Ekonomi

"Geçinemiyoruz" eylemi

Türk- İş'e bağlı sendikalar bugün ülke genelinde basın açıklaması düzenliyor. Yozgat İl Özel İdaresi’nde çalışan emekçiler, hayat pahalılığı, satın alma gücündeki gerileme, adaletsiz vergi sistemi, kamu iş yerlerinde ücret dengesizliği gibi sorunlara çözüm talebiyle bir saat süreyle iş bırakıp, oturma eylemi yaptı.

Abone Ol

Türk- İş'e bağlı sendikalar bugün ülke genelinde basın açıklaması düzenliyor. Yozgat İl Özel İdaresi’nde çalışan emekçiler, hayat pahalılığı, satın alma gücündeki gerileme, adaletsiz vergi sistemi, kamu iş yerlerinde ücret dengesizliği gibi sorunlara çözüm talebiyle bir saat süreyle iş bırakıp, oturma eylemi yaptı.
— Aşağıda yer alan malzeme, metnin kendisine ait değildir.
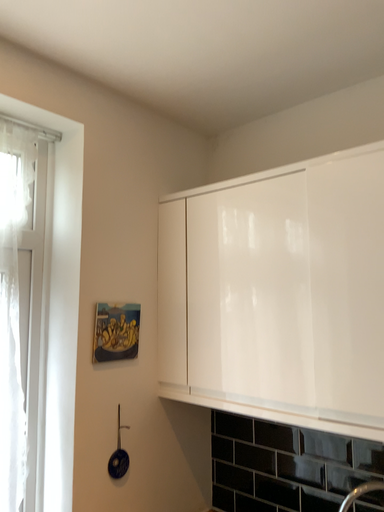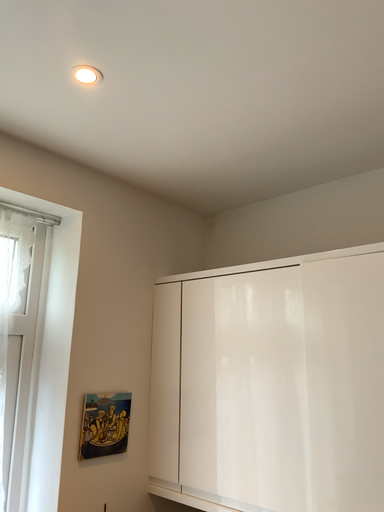
Question: How did the camera likely rotate when shooting the video?

Choices:
 (A) rotated upward
 (B) rotated downward

Answer: (A)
Yozgat İl Özel İdaresi’nde köylere götürülen yol, su, köprü, gölet, sulama projesi gibi yatırımlarda çalışan işçiler, sabah mesainin başlama saati öncesinde iş yeri önünde toplandı. Emekçiler, işbaşı yapmak yerine oturma eylemi yaptı. Eyleme, Türkiye Yol İş sendikası Kayseri 2 Nolu Şube Başkanı Yaşar Durak Ayerdem de katıldı. Emekçiler, bir süre iş yeri önünde bekledikten sonra iş yeri içerisindeki Genel Sekreterli binası önüne kadar yürüdü, burada bir süre bekledikten sonra oturma eylemi yaptı.
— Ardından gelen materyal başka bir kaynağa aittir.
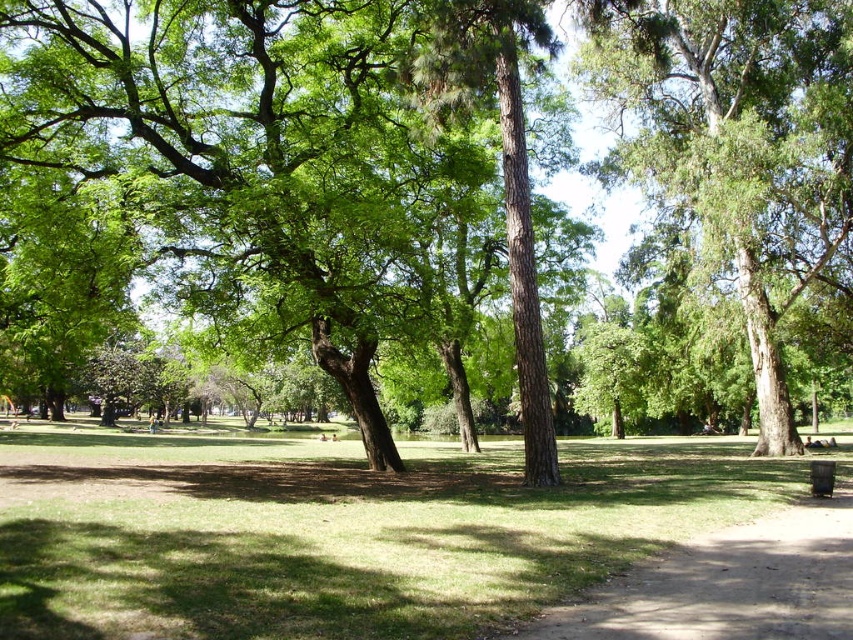
Between green grass at center and green leafy tree at center, which one has more height?

green leafy tree at center is taller.

Does point (325, 483) lie behind point (737, 3)?

No, it is not.

The image size is (853, 640). I want to click on green grass at center, so click(338, 531).

Measure the distance between point (751,144) and camera.

Point (751,144) is 26.07 meters away from camera.

The width and height of the screenshot is (853, 640). I want to click on green leafy tree at center, so click(x=740, y=145).

Between point (770, 125) and point (772, 545), which one is positioned behind?

The point (770, 125) is behind.

The height and width of the screenshot is (640, 853). What are the coordinates of `green leafy tree at center` in the screenshot? It's located at (740, 145).

Is point (279, 460) in front of point (824, 602)?

No, (279, 460) is further to viewer.

Is green grass at center below dirt path at lower right?

Indeed, green grass at center is positioned under dirt path at lower right.

Is point (639, 445) farther from viewer compared to point (753, 564)?

That is True.

You are a GUI agent. You are given a task and a screenshot of the screen. Output one action in this format:
    pyautogui.click(x=<x>, y=<y>)
    Task: Click on the green grass at center
    
    Given the screenshot: What is the action you would take?
    pyautogui.click(x=338, y=531)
"Sürekli sabırlı olmamız istendi ama bıçak kemiğe dayandı"

Bir saatlik iş bırakma eylemi sonrasında Türkiye Yol İş sendikası Kayseri 2 Nolu Şube Başkanı Yaşar Durak Ayerdem tarafından yapılan açıklamada şöyle denildi:

"Sürekli sabırlı olmamız istendi ama bıçak kemiğe dayandı. Bundan sonra sözümüzü meydanlarda yüz binler ile söyleyeceğiz. Ekonomik krizin bedelini işçiler olarak biz ödemeyeceğiz. Markete, pazara, temel tüketim ürünlerine, tepeden tırnağa her şeye her gün zam geliyor. Dün aldığımızı aynı fiyatla bugün alamaz olduk. Büyükşehirlerde ev kiraları ortalamada asgari ücretin üzerine çıktı. Okullar açıldı, eğitim masrafları altından kalkılamaz bir hale geldi. Analar, babalar ‘çocuğumuzu okula nasıl göndereceğiz’ diyor. Elektriğe ve doğal gaza geçtiğimiz aylarda yüzde 38 zam geldi. Önümüz kış, işçisi, emeklisi kışı nasıl geçireceğiz diye kara kara düşünüyor. Kişi başına düşen gelir artıyor ama işçinin ve emeklisinin geliri değil sefaleti artıyor. Ülkemizde gelir adaleti hızla bozuldu. İşçilerin milli gelirden aldığı pay azalırken işverenlerin payı her geçen gün artmaktadır. Buradan tekrar söylüyoruz; asgari ücretin açlık sınırının altında olduğu, en düşük emekli maaşının asgari ücretten de düşük olduğu bir toplumda huzuru tesis etmek mümkün değildir. Sosyal barış olmaz. Geçmiş yıllarda da ekonomik krizler yaşandı. Geçim şartları ağırlaştı. Ancak bu dönemde olduğu kadar yoksulluk görülmedi. İşçiler mağdur olmadı. Enflasyon kadar ücret zammı yoksulluğun sürmesidir. Kaldı ki açıklanan enflasyon yaşadığımızı gerçeğin çok uzağındadır. Bizi yansıtmıyor. Açıklanan resmi enflasyona göre belirlenen ücret zammı bizi daha da yoksullaştırıyor. Gerçek enflasyon oranları açıklanmazsa bu kayıp daha da artacaktır. Enflasyonun bir an önce gerçek seviyesinde açıklanması için gerekli adımlar atılmalıdır. İşçiler enflasyonun sebebi değildir. Enflasyonu düşürmek için fedakarlığı kazancını ve servetini artıranlar yapmalıdır. Ülkemizde gelir adaletini sağlamak için vergide adaletin sağlanması gerekir.   Az kazanandan az çok kazanandan çok vergi alınmalıdır. Bu ülkenin sağladığı kaynakları kullanarak servet elde edenler var ama işçinin ödediği kadar vergi vermiyorlar."